Ни черта на нее этот прием не подействовал, она только сильнее стала дрыгаться, как-то изловчилась и поддала ногой Вовке — второму дежурному врачу. Так это получилось возмутительно, что он заорал на самого Вовку: «Ну что с ней делать-то?! Что стоишь-то?!» — орал он на Вовку, с которым больше, чем с другими, любил дежурить. И Вовка тут же налился злобой, как индюк, к тому же стукнутый этой бабой в грудь (получилось как дурак, недотепа), подскочил к ней и тоже стал орать, подражая его интонациям. Так они вдвоем ее атаковали, попеременно менялись местами — то он прыгал у ее яростно пылающего, обалдевшего от боли лица и доказывал ей ее же выгоду, тряся сложенными в горсть пальцами у самого ее носа (она даже жмурилась, боялась, наверно, что в глаз ткнет), а Вовка тем временем пытался проникнуть в ее преступное лоно, чтоб хоть как-то понять, что там она себе наделала и можно ли еще на что-то надеяться (они знали только, что плод вышел еще дома, а каким образом она сделала себе криминал, она не признавалась), — то, наоборот, Вовка нависал над ней толстым яростным лицом, а он занимал Вовкину позицию.

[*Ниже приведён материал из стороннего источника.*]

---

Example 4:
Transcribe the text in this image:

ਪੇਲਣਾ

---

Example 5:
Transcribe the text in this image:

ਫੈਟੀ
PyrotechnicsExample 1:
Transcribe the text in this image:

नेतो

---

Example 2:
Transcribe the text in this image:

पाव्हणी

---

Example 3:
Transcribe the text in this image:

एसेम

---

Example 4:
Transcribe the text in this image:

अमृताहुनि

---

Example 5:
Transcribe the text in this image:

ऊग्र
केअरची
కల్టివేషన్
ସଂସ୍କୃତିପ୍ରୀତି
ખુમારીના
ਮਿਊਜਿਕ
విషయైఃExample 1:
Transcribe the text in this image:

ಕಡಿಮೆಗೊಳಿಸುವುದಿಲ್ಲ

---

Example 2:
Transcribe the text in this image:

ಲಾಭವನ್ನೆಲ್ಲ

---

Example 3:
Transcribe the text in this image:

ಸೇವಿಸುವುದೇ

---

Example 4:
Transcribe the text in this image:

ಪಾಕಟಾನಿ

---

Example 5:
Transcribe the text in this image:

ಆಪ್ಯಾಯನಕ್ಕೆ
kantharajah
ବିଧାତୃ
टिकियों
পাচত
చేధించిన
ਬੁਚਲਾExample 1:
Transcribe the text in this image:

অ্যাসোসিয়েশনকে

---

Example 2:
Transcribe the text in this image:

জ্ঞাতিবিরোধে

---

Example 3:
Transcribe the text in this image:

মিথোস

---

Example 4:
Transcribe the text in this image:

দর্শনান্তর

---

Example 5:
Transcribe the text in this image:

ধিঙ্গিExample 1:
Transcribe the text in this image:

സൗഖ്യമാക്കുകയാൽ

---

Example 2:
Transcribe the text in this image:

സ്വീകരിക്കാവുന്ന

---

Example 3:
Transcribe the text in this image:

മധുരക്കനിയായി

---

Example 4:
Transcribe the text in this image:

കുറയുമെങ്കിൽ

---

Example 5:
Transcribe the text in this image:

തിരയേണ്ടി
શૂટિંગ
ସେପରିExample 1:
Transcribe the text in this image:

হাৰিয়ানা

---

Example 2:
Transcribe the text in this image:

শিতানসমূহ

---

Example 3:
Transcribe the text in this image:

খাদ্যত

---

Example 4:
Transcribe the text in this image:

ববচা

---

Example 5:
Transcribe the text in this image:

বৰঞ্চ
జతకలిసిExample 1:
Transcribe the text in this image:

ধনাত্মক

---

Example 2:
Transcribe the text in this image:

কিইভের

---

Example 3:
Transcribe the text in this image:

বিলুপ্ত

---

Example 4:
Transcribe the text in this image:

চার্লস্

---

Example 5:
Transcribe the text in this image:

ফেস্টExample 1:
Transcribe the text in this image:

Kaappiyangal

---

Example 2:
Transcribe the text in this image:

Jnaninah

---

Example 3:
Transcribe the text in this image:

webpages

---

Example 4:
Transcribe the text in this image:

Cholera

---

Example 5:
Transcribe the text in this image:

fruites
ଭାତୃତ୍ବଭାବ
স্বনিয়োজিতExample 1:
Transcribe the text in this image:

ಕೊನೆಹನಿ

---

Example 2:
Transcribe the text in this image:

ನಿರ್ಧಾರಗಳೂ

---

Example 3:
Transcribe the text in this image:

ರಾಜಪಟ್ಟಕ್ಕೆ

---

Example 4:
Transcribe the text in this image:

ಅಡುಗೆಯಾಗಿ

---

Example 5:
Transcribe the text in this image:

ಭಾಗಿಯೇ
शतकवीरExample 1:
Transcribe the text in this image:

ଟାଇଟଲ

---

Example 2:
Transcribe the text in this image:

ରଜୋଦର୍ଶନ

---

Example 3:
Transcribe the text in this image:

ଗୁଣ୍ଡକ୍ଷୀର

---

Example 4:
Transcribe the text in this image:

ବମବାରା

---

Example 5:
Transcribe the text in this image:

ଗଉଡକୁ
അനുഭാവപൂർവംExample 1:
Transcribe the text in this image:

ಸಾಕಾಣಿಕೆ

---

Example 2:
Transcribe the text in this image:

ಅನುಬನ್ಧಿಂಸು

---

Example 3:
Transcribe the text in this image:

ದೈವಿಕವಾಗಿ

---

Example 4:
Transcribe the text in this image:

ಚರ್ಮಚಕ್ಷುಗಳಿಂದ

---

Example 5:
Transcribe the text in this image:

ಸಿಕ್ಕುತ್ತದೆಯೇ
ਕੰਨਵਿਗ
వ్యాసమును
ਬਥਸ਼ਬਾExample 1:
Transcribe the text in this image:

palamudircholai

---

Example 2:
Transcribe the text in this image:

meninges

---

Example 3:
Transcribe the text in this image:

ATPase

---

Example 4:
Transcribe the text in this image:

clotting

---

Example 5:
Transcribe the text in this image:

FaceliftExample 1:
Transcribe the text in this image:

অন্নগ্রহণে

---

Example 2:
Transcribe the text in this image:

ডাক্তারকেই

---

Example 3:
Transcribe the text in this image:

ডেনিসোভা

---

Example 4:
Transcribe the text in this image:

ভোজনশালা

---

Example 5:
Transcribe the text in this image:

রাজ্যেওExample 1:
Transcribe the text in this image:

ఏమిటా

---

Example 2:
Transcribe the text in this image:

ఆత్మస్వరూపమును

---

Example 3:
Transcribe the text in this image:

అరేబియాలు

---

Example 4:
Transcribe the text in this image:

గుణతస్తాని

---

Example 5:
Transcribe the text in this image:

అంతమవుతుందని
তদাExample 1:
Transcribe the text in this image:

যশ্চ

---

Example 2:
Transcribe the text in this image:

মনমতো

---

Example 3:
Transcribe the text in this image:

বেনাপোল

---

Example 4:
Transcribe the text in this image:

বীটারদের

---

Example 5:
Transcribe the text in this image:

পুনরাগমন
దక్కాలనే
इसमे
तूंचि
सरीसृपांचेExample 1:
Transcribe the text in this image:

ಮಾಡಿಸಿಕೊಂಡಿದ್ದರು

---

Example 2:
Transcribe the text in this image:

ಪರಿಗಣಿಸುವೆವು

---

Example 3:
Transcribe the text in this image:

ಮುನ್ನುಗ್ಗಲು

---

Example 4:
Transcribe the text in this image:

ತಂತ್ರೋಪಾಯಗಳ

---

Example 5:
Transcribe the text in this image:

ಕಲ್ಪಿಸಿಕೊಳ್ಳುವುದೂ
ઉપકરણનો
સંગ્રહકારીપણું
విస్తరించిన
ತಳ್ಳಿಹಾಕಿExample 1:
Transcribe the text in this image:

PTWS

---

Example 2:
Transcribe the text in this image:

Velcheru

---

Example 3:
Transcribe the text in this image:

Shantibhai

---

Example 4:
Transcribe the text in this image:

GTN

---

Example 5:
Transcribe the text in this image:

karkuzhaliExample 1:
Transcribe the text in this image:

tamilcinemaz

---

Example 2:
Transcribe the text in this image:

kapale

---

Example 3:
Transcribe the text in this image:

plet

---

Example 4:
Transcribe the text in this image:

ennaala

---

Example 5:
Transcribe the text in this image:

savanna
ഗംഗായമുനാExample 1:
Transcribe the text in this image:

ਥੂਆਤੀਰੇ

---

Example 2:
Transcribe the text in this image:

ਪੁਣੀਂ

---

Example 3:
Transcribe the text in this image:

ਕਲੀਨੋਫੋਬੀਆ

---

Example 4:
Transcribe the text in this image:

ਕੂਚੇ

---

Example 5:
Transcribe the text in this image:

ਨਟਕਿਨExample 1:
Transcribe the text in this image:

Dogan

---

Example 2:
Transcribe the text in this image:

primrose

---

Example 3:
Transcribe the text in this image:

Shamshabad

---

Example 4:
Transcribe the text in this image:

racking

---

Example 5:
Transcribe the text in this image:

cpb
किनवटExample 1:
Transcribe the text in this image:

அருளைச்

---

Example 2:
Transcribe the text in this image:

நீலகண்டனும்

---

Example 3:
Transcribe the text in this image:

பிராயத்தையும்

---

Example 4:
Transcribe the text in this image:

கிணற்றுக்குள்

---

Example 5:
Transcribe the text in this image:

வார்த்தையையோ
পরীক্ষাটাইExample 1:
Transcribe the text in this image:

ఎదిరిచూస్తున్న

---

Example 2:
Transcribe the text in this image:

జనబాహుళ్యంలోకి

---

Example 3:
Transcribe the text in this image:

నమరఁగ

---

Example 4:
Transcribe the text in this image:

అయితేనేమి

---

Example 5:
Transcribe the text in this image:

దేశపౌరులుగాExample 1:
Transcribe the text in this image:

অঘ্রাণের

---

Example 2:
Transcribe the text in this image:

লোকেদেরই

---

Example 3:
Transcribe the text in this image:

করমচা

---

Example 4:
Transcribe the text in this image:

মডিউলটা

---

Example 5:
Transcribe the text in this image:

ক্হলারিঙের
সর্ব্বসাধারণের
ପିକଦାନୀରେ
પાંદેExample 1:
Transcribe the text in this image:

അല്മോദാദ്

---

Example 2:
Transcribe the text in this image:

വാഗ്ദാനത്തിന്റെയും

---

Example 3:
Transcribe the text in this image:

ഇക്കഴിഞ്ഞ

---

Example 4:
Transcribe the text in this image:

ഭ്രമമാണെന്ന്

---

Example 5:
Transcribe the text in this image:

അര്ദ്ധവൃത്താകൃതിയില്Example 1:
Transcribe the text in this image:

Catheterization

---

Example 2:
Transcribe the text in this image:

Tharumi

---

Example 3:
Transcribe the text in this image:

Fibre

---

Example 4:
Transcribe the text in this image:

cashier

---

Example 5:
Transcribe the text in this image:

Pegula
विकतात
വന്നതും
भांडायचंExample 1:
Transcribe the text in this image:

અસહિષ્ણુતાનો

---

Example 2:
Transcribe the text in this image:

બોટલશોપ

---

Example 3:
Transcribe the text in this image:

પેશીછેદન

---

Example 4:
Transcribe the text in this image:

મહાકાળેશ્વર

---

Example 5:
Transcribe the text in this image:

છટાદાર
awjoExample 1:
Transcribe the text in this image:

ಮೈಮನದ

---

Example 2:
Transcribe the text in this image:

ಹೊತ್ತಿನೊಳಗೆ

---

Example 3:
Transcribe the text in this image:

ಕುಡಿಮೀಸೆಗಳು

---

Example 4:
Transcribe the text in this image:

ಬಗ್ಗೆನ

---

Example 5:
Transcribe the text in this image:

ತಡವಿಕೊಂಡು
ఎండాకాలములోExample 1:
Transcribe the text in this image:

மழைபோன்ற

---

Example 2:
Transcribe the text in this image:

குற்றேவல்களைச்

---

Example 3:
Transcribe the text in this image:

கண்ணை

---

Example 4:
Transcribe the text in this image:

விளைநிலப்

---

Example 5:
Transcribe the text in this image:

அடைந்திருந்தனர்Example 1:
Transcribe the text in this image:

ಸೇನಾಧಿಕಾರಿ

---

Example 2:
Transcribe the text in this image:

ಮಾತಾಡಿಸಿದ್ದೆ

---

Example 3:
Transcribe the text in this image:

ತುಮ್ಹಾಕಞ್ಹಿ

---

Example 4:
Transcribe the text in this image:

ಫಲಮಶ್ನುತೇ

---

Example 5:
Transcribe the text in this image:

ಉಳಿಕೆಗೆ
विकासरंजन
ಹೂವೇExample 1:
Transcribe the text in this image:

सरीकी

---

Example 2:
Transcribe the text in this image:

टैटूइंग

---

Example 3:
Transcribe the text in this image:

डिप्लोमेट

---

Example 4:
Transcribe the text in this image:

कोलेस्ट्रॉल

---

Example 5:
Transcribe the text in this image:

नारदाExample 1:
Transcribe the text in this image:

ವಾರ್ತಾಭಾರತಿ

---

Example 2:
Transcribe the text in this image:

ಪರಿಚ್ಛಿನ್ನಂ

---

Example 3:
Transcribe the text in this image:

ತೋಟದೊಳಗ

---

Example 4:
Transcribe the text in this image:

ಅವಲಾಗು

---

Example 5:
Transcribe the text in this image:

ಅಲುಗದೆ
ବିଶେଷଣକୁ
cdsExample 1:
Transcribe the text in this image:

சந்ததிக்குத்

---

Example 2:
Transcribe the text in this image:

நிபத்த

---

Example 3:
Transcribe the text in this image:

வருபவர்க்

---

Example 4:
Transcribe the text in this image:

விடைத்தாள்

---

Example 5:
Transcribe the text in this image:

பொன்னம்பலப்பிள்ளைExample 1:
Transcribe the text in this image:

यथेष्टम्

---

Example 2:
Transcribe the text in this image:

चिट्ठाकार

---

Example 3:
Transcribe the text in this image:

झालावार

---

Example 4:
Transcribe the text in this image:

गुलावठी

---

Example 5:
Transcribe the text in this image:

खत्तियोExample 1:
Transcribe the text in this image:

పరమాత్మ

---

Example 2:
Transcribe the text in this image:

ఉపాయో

И их тройной крик висел в приемной.
— Дрянь! Дрянь! — завопил он наконец в отчаянии и ударил ее по щеке.
Она подскочила, поглядев на него с изумлением и таким неподдельным упреком, что он фыркнул и отвернулся, пряча щербинку в зубах. И опять все в нем отозвалось, содрогнулось в тревожном предчувствии.
— Катетер, да? Ты катетер себе вставляла, дуреха? — спросил он упавшим, обессиленным голосом (тут же вслед за криком, грубостью он — таким голосом, это действовало). И она закивала, закивала, безобразно распустила лицо, готовясь заголосить, вспомнив все, что вызвало в ней его ужасное слово «катетер», и тело ее, длинное, белое тело ее содрогнулось, готовясь забиться в горе, в страшном горе оскорбленного бабьего естества. Но он, как опытный дирижер, одним взмахом пересек ненужный взрыв, опустил свою твердую руку на ее дрожащее плечо.
Он дал ей время ощутить всю надежную, умную твердость его теплой руки и довериться ему.
Он работал в отделении патологии беременности уже десять лет и знал, как себя держать с больными, этими большей частью ночными женщинами. Он чувствовал их каждую каким-то звериным, нервным чутьем, не подводившим его почти никогда. Он, если надо, давал им оплеухи — если они упрямились, не говорили, каким образом сделан криминал, а драгоценные минуты их жизней уходили, и капли крови утекали, и страшная температура тлела под их глупой кожей. И тогда, если упирались, — он трескал их по щекам, не сильно — не для боли, а для обиды.
В операционной она распоясалась совсем. Она скидывала маску с лица и ловко хватала всех проходящих за халаты. Она ко всем приставала, трусливо и заискивающе спрашивая, будет ли ей больно, и все вырывались, бормоча, что все терпимо, очень терпимо, но когда ей попалась Аллочка, то Аллочка сухо усмехнулась, сказала: «Не знаю, не знаю, я никогда этого не делала с собой». Он сразу же поднял лицо от умывальника и посмотрел на Аллочку, и Аллочка поспешно закивала — нормально, все терпимо.
А он, проходя мимо нее, безумно белой и длинной на столе, подмигнул ей весело, что, мол, все будет нормально!